Tokyo is a vibrant modern city but tradition is still evident. We might be looking for the latest technology in Akihabara or fashion and pop culture in Takeshitadori but we all need food and many of us need sake and that’s found all around this sprawling town if you know where to look for it.
This compact and sturdy volume, Food Sake Tokyo, takes the reader on a culinary adventure through more than a dozen neighbourhoods to discover the best, the most intriguing spots showcasing the local food and drink scene. Yes, every guide book will devote a few pages to restaurant suggestions and even a mention of the town’s signature dishes but for a true food and sake lover that only teases. Food Sake Tokyo will be a worthy pocket companion of the dedicated gourmet.
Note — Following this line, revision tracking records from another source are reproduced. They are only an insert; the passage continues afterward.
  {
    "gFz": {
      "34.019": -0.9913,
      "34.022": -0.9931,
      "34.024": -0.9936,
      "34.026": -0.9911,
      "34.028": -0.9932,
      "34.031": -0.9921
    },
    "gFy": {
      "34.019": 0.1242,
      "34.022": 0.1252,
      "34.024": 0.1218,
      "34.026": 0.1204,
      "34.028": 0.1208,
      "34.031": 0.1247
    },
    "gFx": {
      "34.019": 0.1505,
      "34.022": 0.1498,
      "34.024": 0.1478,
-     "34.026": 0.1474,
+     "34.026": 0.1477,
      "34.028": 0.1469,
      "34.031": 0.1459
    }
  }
The author, Yukari Sakamoto, was the first non-Japanese (she’s an American of Japanese extract) to pass the test to become a “shochu adviser.” She has taught classes on food, wine, and shochu (Japanese distilled spirit), and has offered culinary tours of Tokyo’s shops and markets. In Food Sake Tokyo Yukari introduces unfamiliar ingredients, traditional dishes, and culinary culture that make Tokyo such a mecca for food and sake lovers. She leads the reader to the best and most exciting food that Tokyo has to offer, explaining and sampling along the way. There is plenty of information on where to find the best knives (a souvenir for the serious home sushi chef), the indispensable lacquerware and pottery for displaying your Japanese cooking skills, and those kitchen gadgets that are both functional and beautiful.
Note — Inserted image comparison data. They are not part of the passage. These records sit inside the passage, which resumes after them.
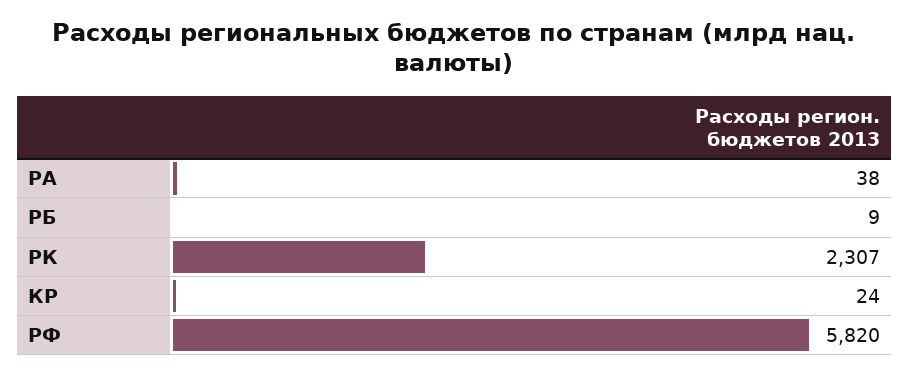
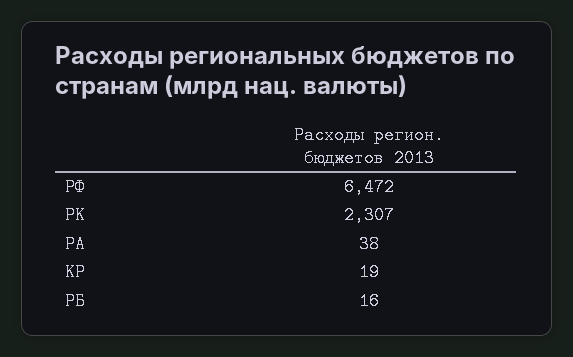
  {
    "РА": 38,
-   "РБ": 9,
+   "РБ": 16,
    "РК": 2307,
-   "КР": 24,
+   "КР": 19,
-   "РФ": 5820
+   "РФ": 6472
  }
We who appreciate sake will be looking for the opportunity to taste and buy the national beverage. Other visitors will be new to the world of sake but would likely enjoy the chance to learn more in situ. Yukari has penned a glossary of sake terms that will help when selecting an appropriate bottle or with understanding more about bottles with which you might be presented.
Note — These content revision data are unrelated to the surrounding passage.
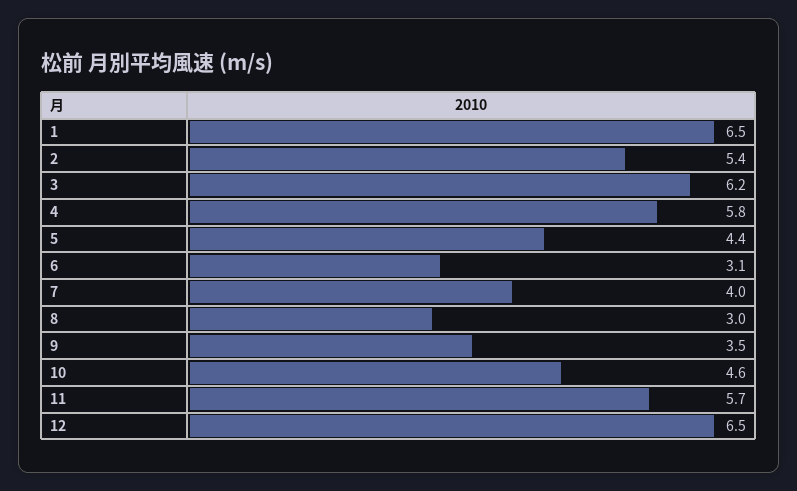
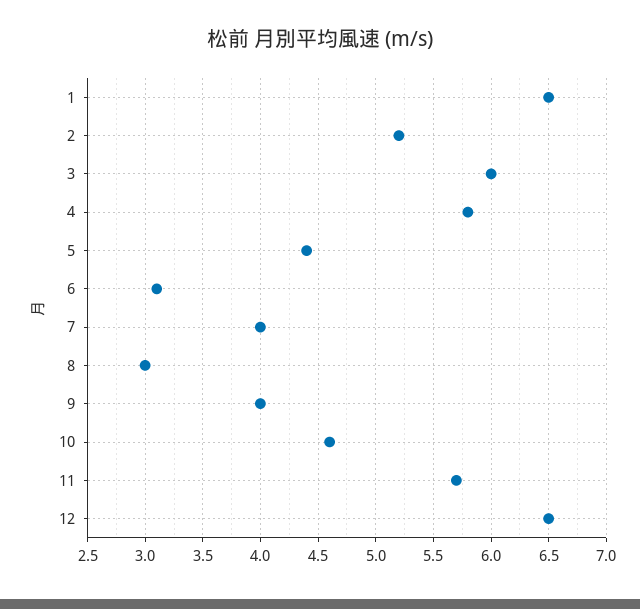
  {
    "1": 6.5,
-   "2": 5.4,
+   "2": 5.2,
-   "3": 6.2,
+   "3": 6,
    "4": 5.8,
    "5": 4.4,
    "6": 3.1,
    "7": 4,
    "8": 3,
-   "9": 3.5,
+   "9": 4,
    "10": 4.6,
    "11": 5.7,
    "12": 6.5
  }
Food Sake Tokyo has a whole section on suggestions of where exactly to drink sake. Sometimes sake producers will display their products and offer free tastings. Many breweries have guided tours but mostly in Japanese so take your own interpreter. A sake student will be entranced by the smells of sake brewing. Izakayas (small Japanese pubs) have a range of Japanese drinks including sake which you can enjoy with traditional dishes and very local company. There are plenty of suggestions here and also for Standing Bars which are great for a quick sake fix but without the comfort of chairs. Less casual drinking and dining options are listed aplenty for those who are looking to push out the gastronomic boat.